Après la prise de vue
Après la prise de vue, c’est le post-traitement qui, seul, pourra permettre d’éliminer ce qui est indésirable sur la photo. Parfois, mais pas toujours ! D’où la nécessité d’avoir pris le maximum de précautions AVANT.
Plusieurs possibilités s’offrent alors, à utiliser selon les circonstances, et … selon les possibilités du logiciel de post-traitement ou de retouche utilisé. Au passage, notons qu’une bonne maîtrise de ce logiciel s’avère indispensable afin de conduire, dans les meilleures conditions, les opérations de correction envisagées.
Dans tous les cas, un examen préalable très attentif de la photo, si possible visualisée à 100%, s’avère indispensable pour « traquer » les éléments indésirables, même très petits ou peu visibles.
Recadrage
Il permettra parfois de couper les parties de l’image contenant les éléments indésirables. Attention cependant à ne pas entamer le sujet lui-même ! Et, pour l’esthétique de la photo, penser à garder une composition correcte. Ce sera plus facile si l’on a anticipé cette opération à la prise de vue.
La photo ci-dessous, à gauche, a initialement été prise en plaçant la mouette au tiers de l’image. Mais cette image est grandement gâchée par la présence à droite d’une antenne peu esthétique. Il aurait été facile de l’éliminer en gardant le format 3:2. Toutefois, il a paru préférable de recadrer en format carré : cette photo s’y prête bien.
Retouche numérique
Utiliser des logiciels comme Photoshop, GIMP, ou même des applications mobiles – et parfois gratuites – pour :
- Cloner des zones « propres » sur les éléments à supprimer
- Utiliser l’outil « tampon de duplication »
- Employer la fonction « remplissage selon le contenu » si le logiciel le permet.
De nos jours, l’intelligence artificielle, bien utilisée, peut apporter une meilleure efficacité tout en gardant son naturel à l’image. Nul doute qu’à l’avenir elle sera encore plus largement utilisée pour le post-traitement.
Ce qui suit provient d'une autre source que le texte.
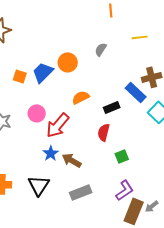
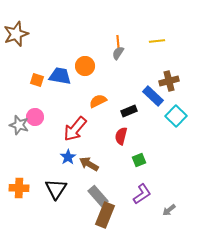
orange line: (111, 10) -> (118, 42), moved
blue trapezoid: (43, 72) -> (60, 76), turned 55
pink circle: (37, 113) -> (35, 117), moved
gray rectangle: (81, 192) -> (98, 196), turned 70
brown rectangle: (134, 211) -> (105, 215), moved

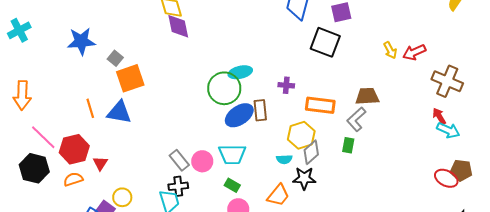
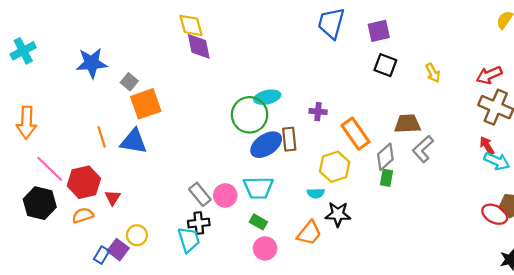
black square: (325, 42) -> (385, 65), moved, size x0.7
red arrow: (414, 52) -> (489, 75), moved
orange rectangle: (320, 105) -> (356, 134), turned 48
gray L-shape: (356, 119) -> (423, 149), moved
gray diamond: (311, 152) -> (385, 157), moved

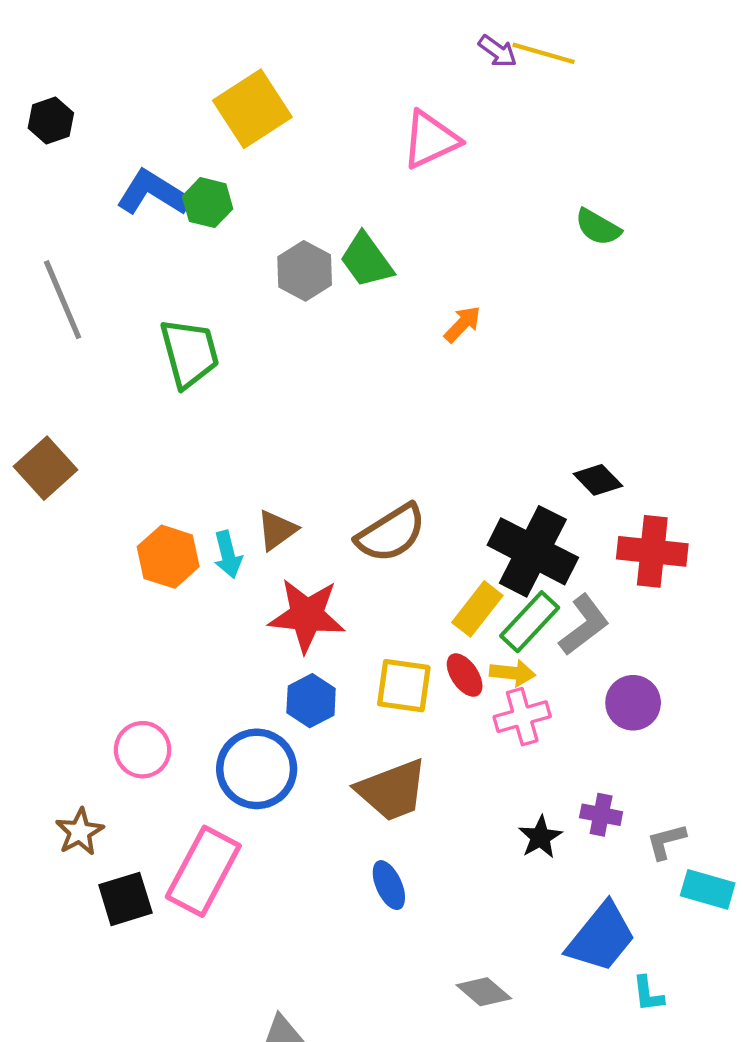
Conversion en noir et blanc
Parfois, cela peut réduire l’impact visuel d’éléments colorés distrayants. Mais ce n’est qu’un pis aller, car, comme nous l’avons souvent dit, une photo en noir et blanc se construit comme telle DÈS LA PRISE DE VUE (voir ici et là). Donc en tenant compte, dès ce moment, du devenir des éléments colorés, entre autres. Garder à l’esprit que cette conversion en noir et blanc peut complètement changer la photo sans pour autant l’améliorer. C’est donc à utiliser aussi rarement que possible, mais toujours à bon escient !
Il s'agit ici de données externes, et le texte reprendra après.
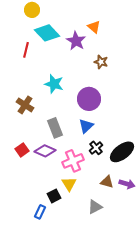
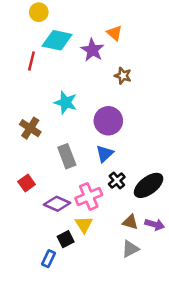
cyan diamond: (47, 33) -> (57, 40), turned -35
purple diamond: (45, 151) -> (57, 204), moved
gray triangle: (95, 207) -> (130, 249), moved

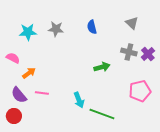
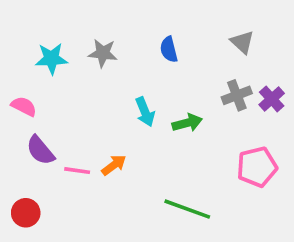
gray cross: (129, 52) -> (237, 95), turned -35
orange arrow: (29, 73) -> (114, 165), moved
purple semicircle: (19, 95) -> (40, 150), moved
cyan arrow: (79, 100) -> (145, 112), moved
Avec la photo de l’exemple 2 ci-dessus, on a fortement atténué la visibilité du morceau de parasol, sans pour autant l’éliminer totalement ; et on a aussi tamponné l’inscription pour la faire disparaître :
Ce qui est à retenir : l’idéal reste de bien composer sa photo dès la prise de vue, car cela évite un travail de retouche fastidieux par la suite et pas toujours couronné de succès.